> PROBLEM TO SOLVE:
Return every line of the records that contains the word "Brigitte".
=== Begin Enclosure ===
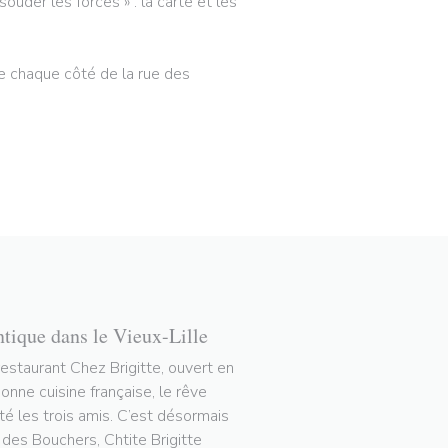
ouder les forces » : la carte et les
 de chaque côté de la rue des
ntique dans le Vieux-Lille
restaurant Chez Brigitte, ouvert en
nne cuisine française, le rêve
tté les trois amis. C’est désormais
e des Bouchers, Chtite Brigitte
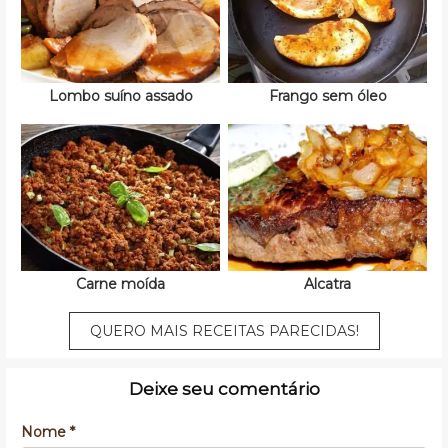
Lombo suíno assado
Frango sem óleo
Carne moída
Alcatra
QUERO MAIS RECEITAS PARECIDAS!
Deixe seu comentário
Nome *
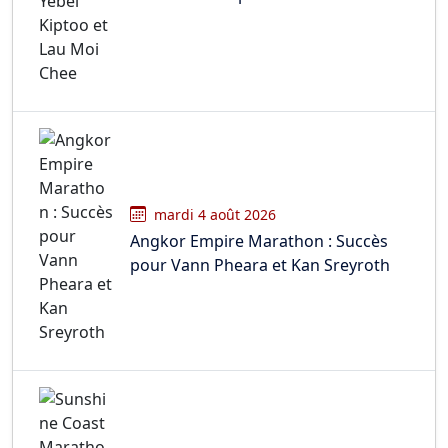
mardi 4 août 2026
Angkor Empire Marathon : Succès
pour Vann Pheara et Kan Sreyroth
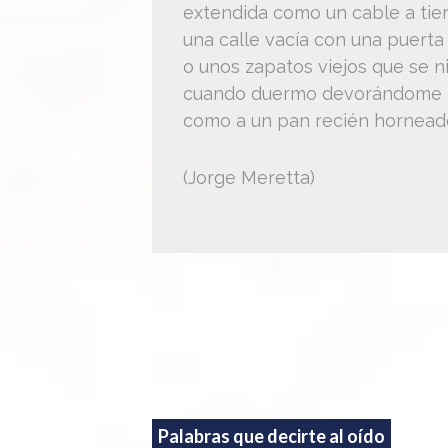
extendida como un cable a tier
una calle vacía con una puerta
o unos zapatos viejos que se n
cuando duermo devorándome 
como a un pan recién hornead
(Jorge Meretta)
Palabras que decirte al oído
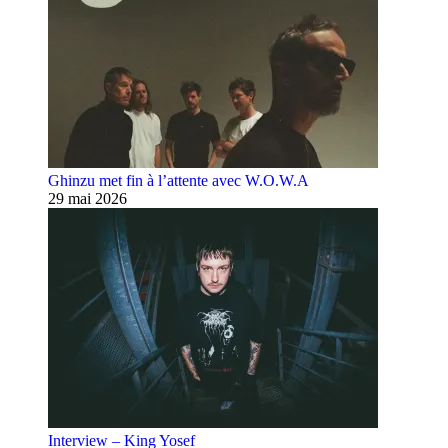
Ghinzu met fin à l’attente avec W.O.W.A
29 mai 2026
Interview – King Yosef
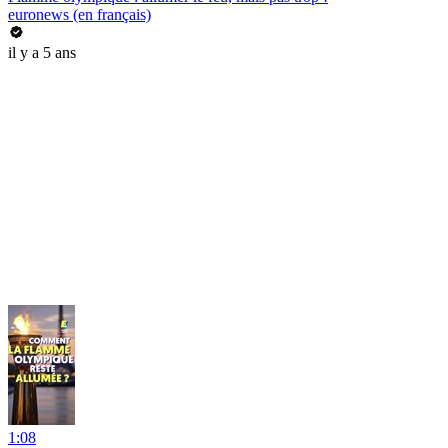
euronews (en français)
il y a 5 ans
1:08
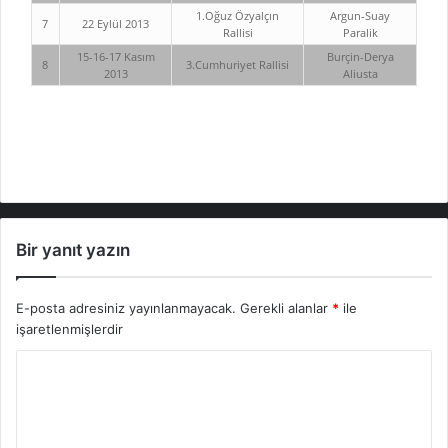
1.Oğuz Özyalçın
Argun-Suay
7
22 Eylül 2013
Rallisi
Paralik
15-16-17 Kasım
Burçin-Derya
8
3.Cumhuriyet Rallisi
2013
Aliusta
Bir yanıt yazın
E-posta adresiniz yayınlanmayacak.
Gerekli alanlar
*
ile
işaretlenmişlerdir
=== End Enclosure ===
> EXERCISE SOLUTION:
restaurant Chez Brigitte, ouvert en
e des Bouchers, Chtite Brigitte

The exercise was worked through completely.